:: TASK TO COMPLETE ::
Below are records to print word for word; include none of their pictures.

:: TASK INPUT ::
◇ ◇ ◇

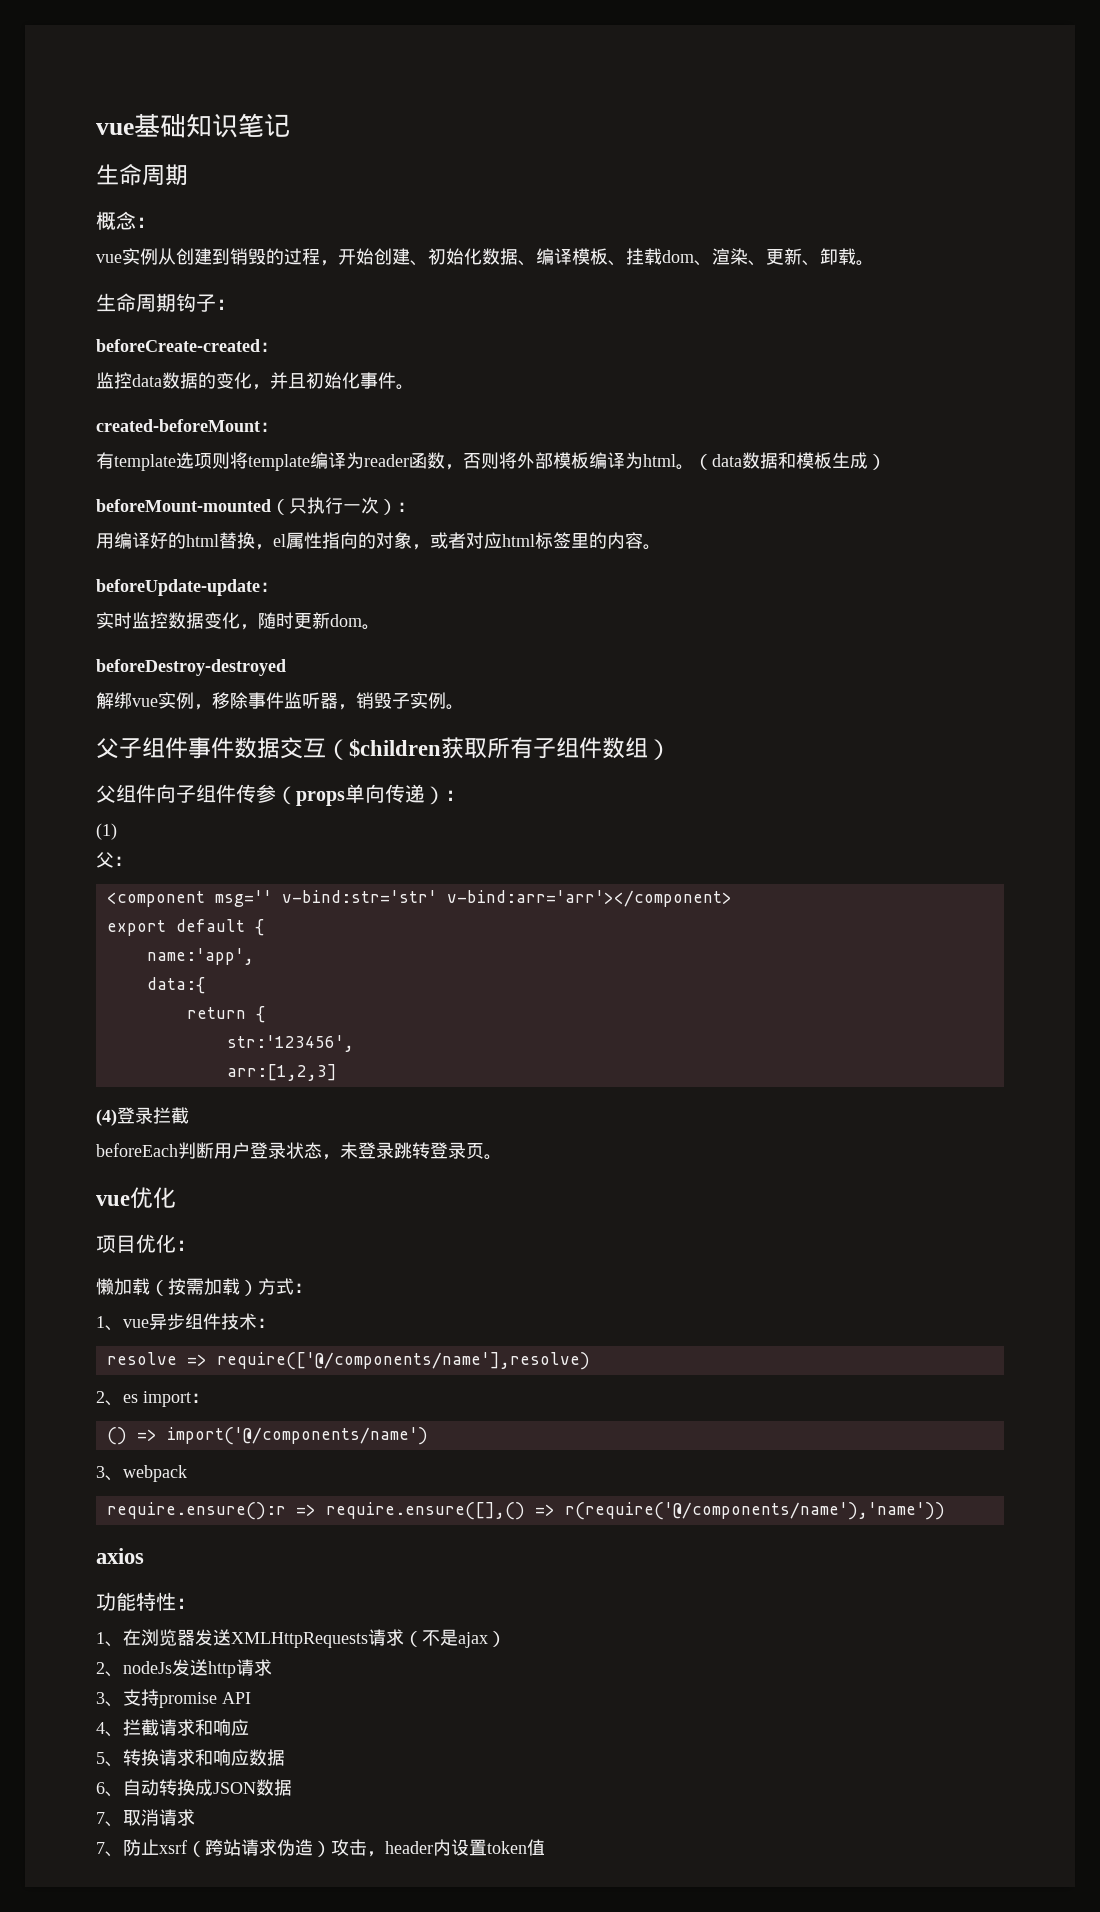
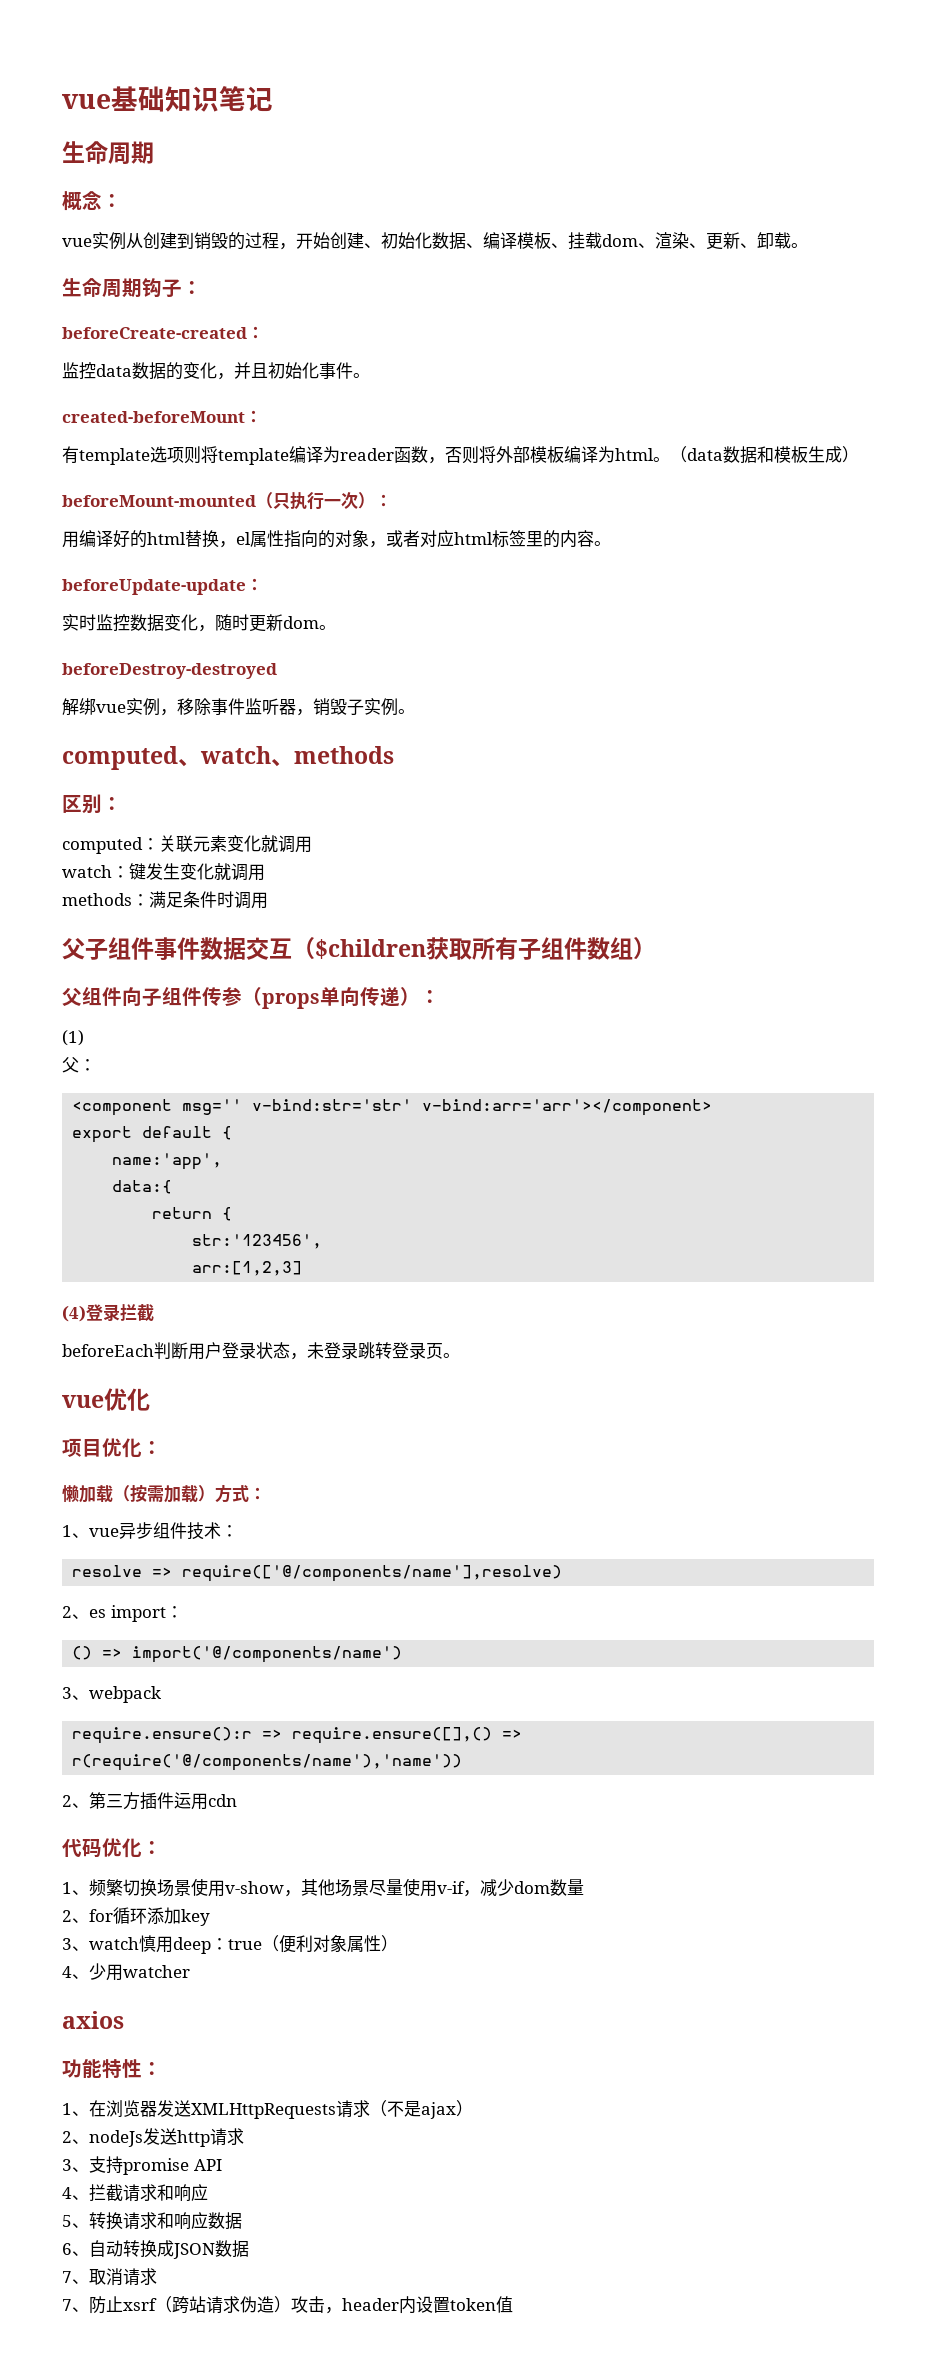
(464, 707) none -> [62,746,394,770] [62,794,122,814] [62,835,312,854] [62,863,265,881] [62,891,268,909] // computed、watch、methods // 区别： // computed：关联元素变化就调用 // watch：键发生变化就调用 // methods：满足条件时调用
(945, 1511) none -> [62,1792,237,1810] [62,1838,162,1858] [62,1878,584,1897] [62,1907,210,1926] [62,1935,398,1954] [62,1963,190,1981] // 2、第三方插件运用cdn // 代码优化： // 1、频繁切换场景使用v-show，其他场景尽量使用v-if，减少dom数量 // 2、for循环添加key // 3、watch慎用deep：true（便利对象属性） // 4、少用watcher

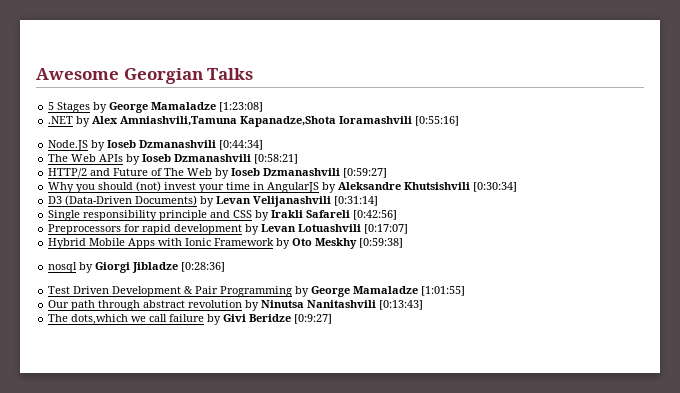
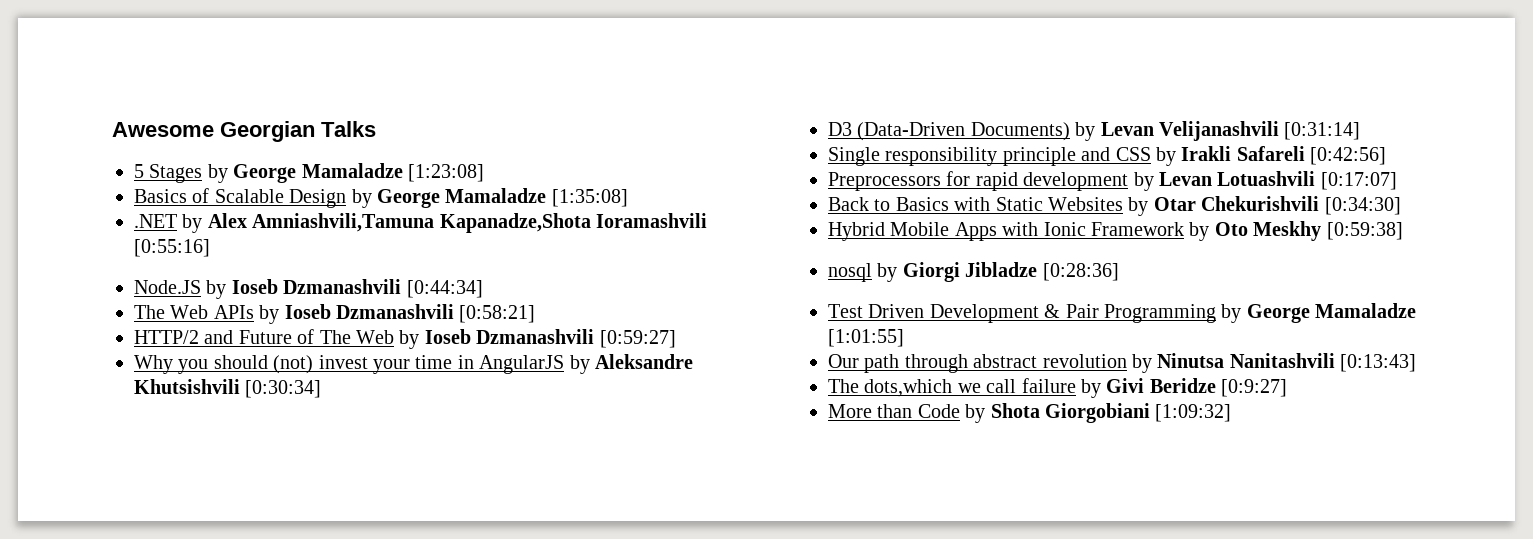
(264, 107) none -> [134,188,628,208] // Basics of Scalable Design by George Mamaladze [1:35:08]
(409, 229) none -> [828,196,1401,216] // Back to Basics with Static Websites by Otar Chekurishvili [0:34:30]
(333, 319) none -> [828,403,1232,423] // More than Code by Shota Giorgobiani [1:09:32]

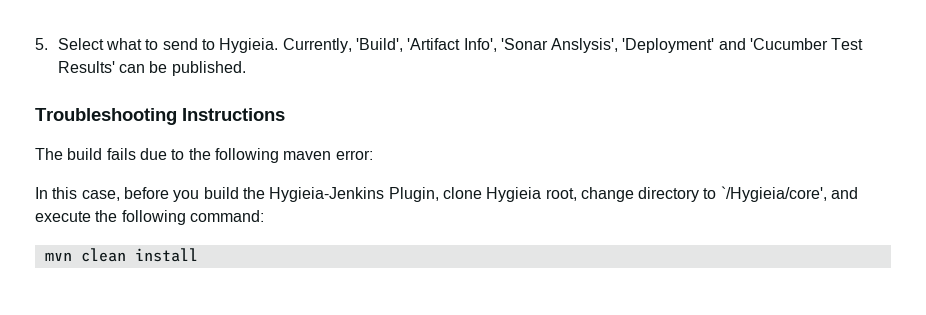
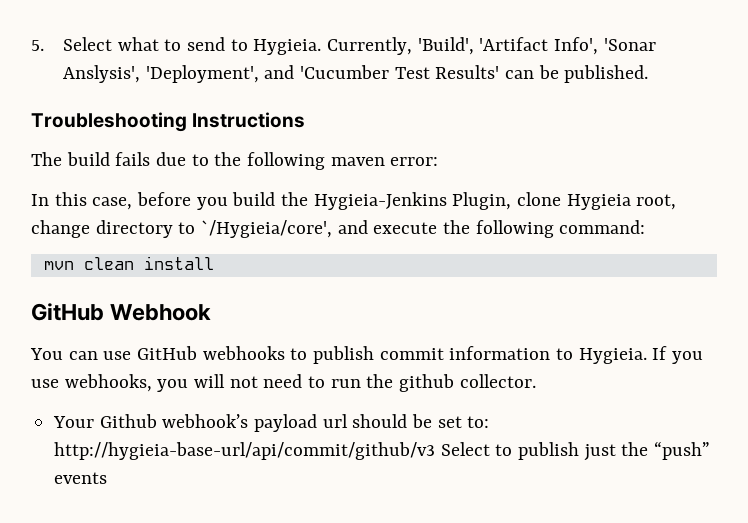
[622,38,715,53] 'Deployment' -> [145,65,259,83] 'Deployment',
(198, 255) none -> [31,303,212,321] [30,346,704,364] [31,374,536,392] [53,414,490,432] [54,441,711,461] [54,472,108,484] // GitHub Webhook // You can use GitHub webhooks to publish commit information to Hygieia. If you use webhooks, you will not need to run the github collector. // Your Github webhook’s payload url should be set to: http://hygieia-base-url/api/commit/github/v3 Select to publish just the “push” events

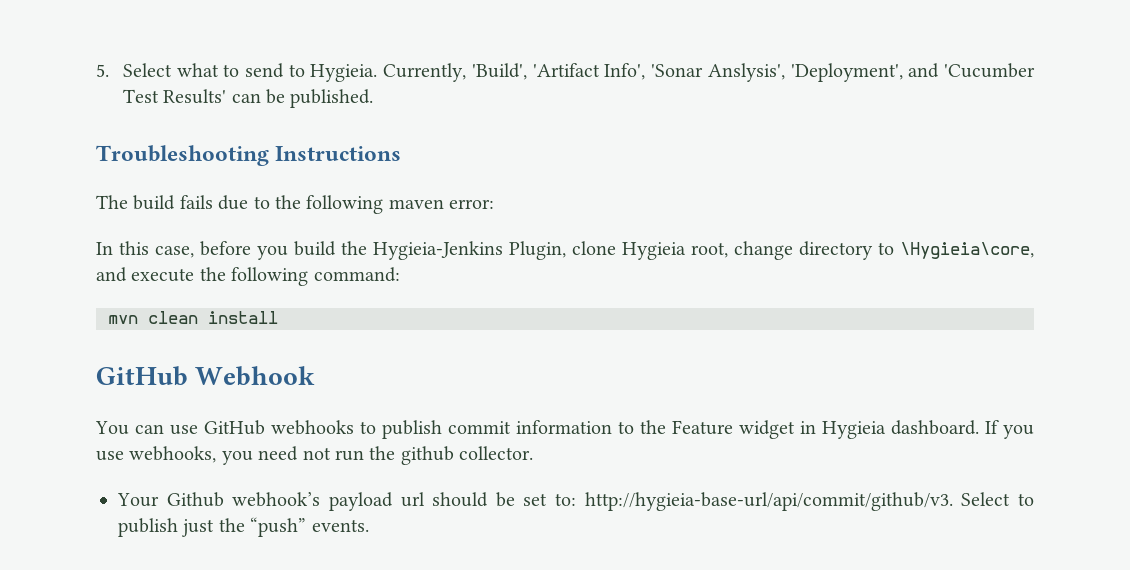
[201,220,333,238] `/Hygieia/core', -> [900,242,1034,259] \Hygieia\core,
[578,348,647,364] Hygieia. -> [640,420,979,439] the Feature widget in Hygieia dashboard.
[194,374,326,388] will not need to -> [258,446,331,461] need not
[54,442,436,460] http://hygieia-base-url/api/commit/github/v3 -> [584,492,953,511] http://hygieia-base-url/api/commit/github/v3.
[54,472,108,484] events -> [311,519,369,532] events.

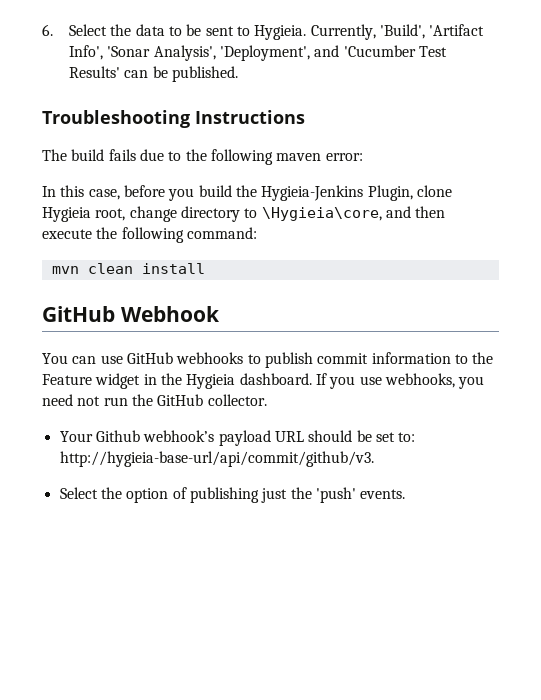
[96,63,284,78] 5. Select what to send -> [42,24,234,36] 6. Select the data to be sent
[707,63,785,82] Anslysis', -> [153,45,216,61] Analysis',
(127, 274) none -> [415,206,446,218] then
(816, 427) none -> [160,373,182,385] the
[400,446,454,465] github -> [157,394,204,406] GitHub
[400,492,425,507] url -> [274,431,304,442] URL
[961,492,1034,506] [118,518,178,537] Select to publish -> [59,487,259,503] // Select the option of publishing
[250,517,307,537] “push” -> [315,487,356,503] 'push'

◇ ◇ ◇

:: ANSWER FOR THIS EXERCISE ::
(464, 707) none -> [62,746,394,770] [62,794,122,814] [62,835,312,854] [62,863,265,881] [62,891,268,909] // computed、watch、methods // 区别： // computed：关联元素变化就调用 // watch：键发生变化就调用 // methods：满足条件时调用
(945, 1511) none -> [62,1792,237,1810] [62,1838,162,1858] [62,1878,584,1897] [62,1907,210,1926] [62,1935,398,1954] [62,1963,190,1981] // 2、第三方插件运用cdn // 代码优化： // 1、频繁切换场景使用v-show，其他场景尽量使用v-if，减少dom数量 // 2、for循环添加key // 3、watch慎用deep：true（便利对象属性） // 4、少用watcher

(264, 107) none -> [134,188,628,208] // Basics of Scalable Design by George Mamaladze [1:35:08]
(409, 229) none -> [828,196,1401,216] // Back to Basics with Static Websites by Otar Chekurishvili [0:34:30]
(333, 319) none -> [828,403,1232,423] // More than Code by Shota Giorgobiani [1:09:32]

[622,38,715,53] 'Deployment' -> [145,65,259,83] 'Deployment',
(198, 255) none -> [31,303,212,321] [30,346,704,364] [31,374,536,392] [53,414,490,432] [54,441,711,461] [54,472,108,484] // GitHub Webhook // You can use GitHub webhooks to publish commit information to Hygieia. If you use webhooks, you will not need to run the github collector. // Your Github webhook’s payload url should be set to: http://hygieia-base-url/api/commit/github/v3 Select to publish just the “push” events

[201,220,333,238] `/Hygieia/core', -> [900,242,1034,259] \Hygieia\core,
[578,348,647,364] Hygieia. -> [640,420,979,439] the Feature widget in Hygieia dashboard.
[194,374,326,388] will not need to -> [258,446,331,461] need not
[54,442,436,460] http://hygieia-base-url/api/commit/github/v3 -> [584,492,953,511] http://hygieia-base-url/api/commit/github/v3.
[54,472,108,484] events -> [311,519,369,532] events.

[96,63,284,78] 5. Select what to send -> [42,24,234,36] 6. Select the data to be sent
[707,63,785,82] Anslysis', -> [153,45,216,61] Analysis',
(127, 274) none -> [415,206,446,218] then
(816, 427) none -> [160,373,182,385] the
[400,446,454,465] github -> [157,394,204,406] GitHub
[400,492,425,507] url -> [274,431,304,442] URL
[961,492,1034,506] [118,518,178,537] Select to publish -> [59,487,259,503] // Select the option of publishing
[250,517,307,537] “push” -> [315,487,356,503] 'push'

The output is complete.